As subidas de taxas de juro pelo BCE estão a abrandar a economia da zona euro, tendo contribuído para uma recessão técnica no final do 1º trimestre. Ainda que Portugal tenha escapado, tendo mesmo tido um crescimento excepcional nesse trimestre, tem-se elevado as vozes contra aumentos adicionais das taxas de referência, pelo risco de afectarem as famílias e inclusive de criarem uma recessão mais profunda.

Na verdade, a maior parte destas declarações públicas não passa de manobras de puro marketing político, estando os seus autores mais do que cientes de que o banco central europeu tem que ser independente dos poderes políticos, tal como estes escolheram estabelecer no Tratado de Maastricht, em 1992. Por maioria de razão, não poderia ceder, sobretudo a pressões feitas na praça pública, às autoridades de um país que representa cerca de 2% do PIB da zona euro.

Mas será que, ainda assim, estas reclamações fazem sentido? O recente surto de inflação é, de longe, o mais significativo dos últimos 40 anos nos principais países que vieram a integrar a zona euro. Em Portugal, nos últimos 40 anos tivemos seis recessões (1984, 1993, 2003, 2009, 2011-2013, 2020), a mais suave das quais foi a de 2003, com uma queda de apenas 1% do PIB. Para além disso, será útil recordar que a inflação de 2022 produziu uma perda salarial de 6%, impensável num contexto de baixa inflação.

O BCE começou tarde a subir as taxas de juro e seria claramente mau que terminasse este ciclo de subidas de forma prematura, arriscando uma recaída, que voltaria a exigir novas subidas de taxas, prolongamento o sofrimento quer da inflação (a doença), quer da terapia.

Em termos económicos, é trivial dizer que a subida das taxas de juro gera o risco de recessão, porque o objectivo daquela subida é abrandar a economia. Num dos casos mais referidos, os EUA no início dos anos 80, a Reserva Federal assumiu o propósito de gerar uma recessão, que se revelou mais prolongada e profunda do que o inicialmente antecipado, sem ter havido hesitações sobre a dureza do tratamento.

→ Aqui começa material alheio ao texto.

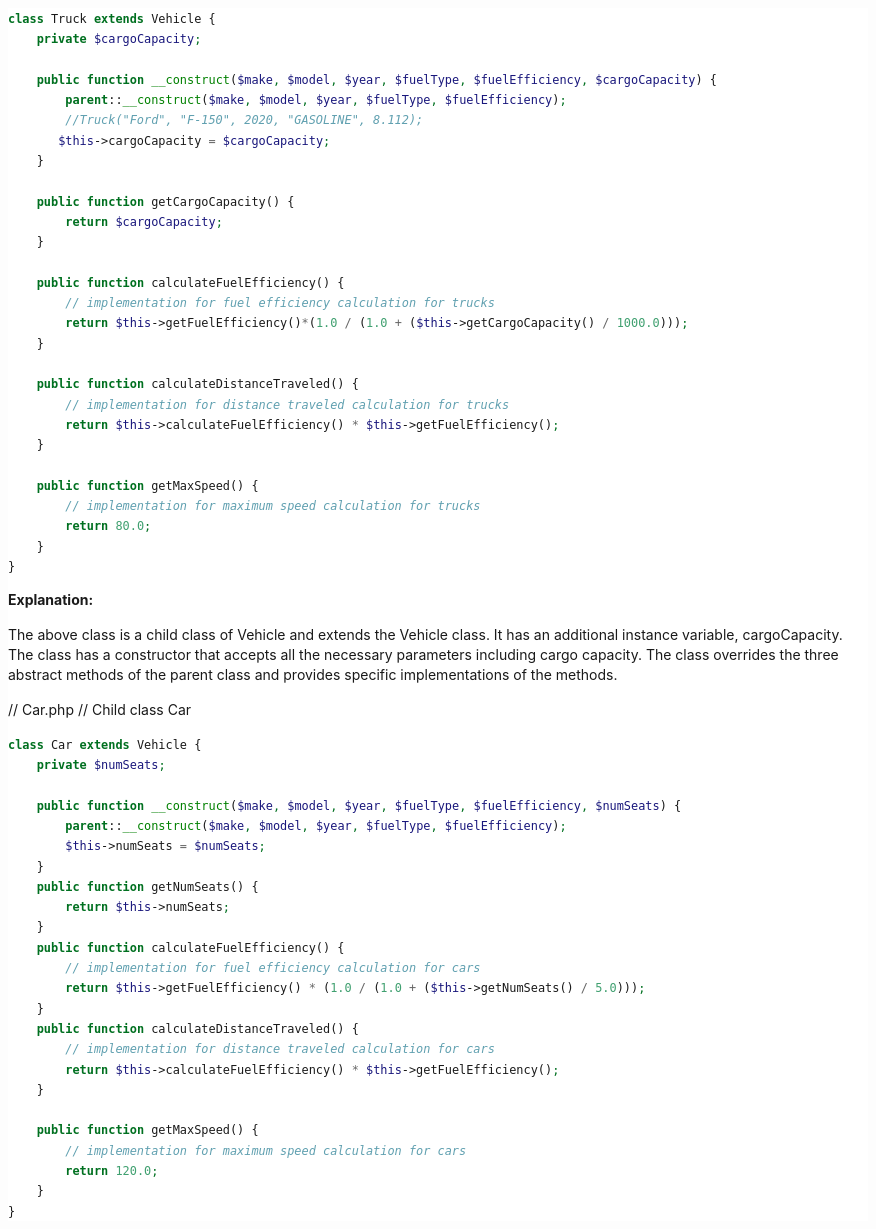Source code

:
 ```php
class Truck extends Vehicle {
    private $cargoCapacity;

    public function __construct($make, $model, $year, $fuelType, $fuelEfficiency, $cargoCapacity) {
        parent::__construct($make, $model, $year, $fuelType, $fuelEfficiency);
		//Truck("Ford", "F-150", 2020, "GASOLINE", 8.112);
       $this->cargoCapacity = $cargoCapacity;
    }

    public function getCargoCapacity() {
        return $cargoCapacity;
    }

    public function calculateFuelEfficiency() {
        // implementation for fuel efficiency calculation for trucks
        return $this->getFuelEfficiency()*(1.0 / (1.0 + ($this->getCargoCapacity() / 1000.0)));
    }

    public function calculateDistanceTraveled() {
        // implementation for distance traveled calculation for trucks
        return $this->calculateFuelEfficiency() * $this->getFuelEfficiency();
    }

    public function getMaxSpeed() {
        // implementation for maximum speed calculation for trucks
        return 80.0;
    }
}
```

**Explanation:**

The above class is a child class of Vehicle and extends the Vehicle class. It has an additional instance variable, cargoCapacity. The class has a constructor that accepts all the necessary parameters including cargo capacity. The class overrides the three abstract methods of the parent class and provides specific implementations of the methods.

// Car.php
// Child class Car

```php
class Car extends Vehicle {
    private $numSeats;

    public function __construct($make, $model, $year, $fuelType, $fuelEfficiency, $numSeats) {
        parent::__construct($make, $model, $year, $fuelType, $fuelEfficiency);
        $this->numSeats = $numSeats;
    }
    public function getNumSeats() {
        return $this->numSeats;
    }
    public function calculateFuelEfficiency() {
        // implementation for fuel efficiency calculation for cars
        return $this->getFuelEfficiency() * (1.0 / (1.0 + ($this->getNumSeats() / 5.0)));
    }
    public function calculateDistanceTraveled() {
        // implementation for distance traveled calculation for cars
        return $this->calculateFuelEfficiency() * $this->getFuelEfficiency();
    }

    public function getMaxSpeed() {
        // implementation for maximum speed calculation for cars
        return 120.0;
    }
}
```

Regressando à zona euro em 2023, correr o risco de ter a recessão menos pronunciada dos últimos 40 anos para corrigir o maior problema de inflação deste período não parece excessivo.

Na verdade, como o FMI já avisou, será até mais provável que o BCE tenha que vir a temperar o controlo da inflação com a estabilidade financeira, que está ameaçada pela subida das taxas de referência.

O autor escreve de acordo com a antiga ortografia.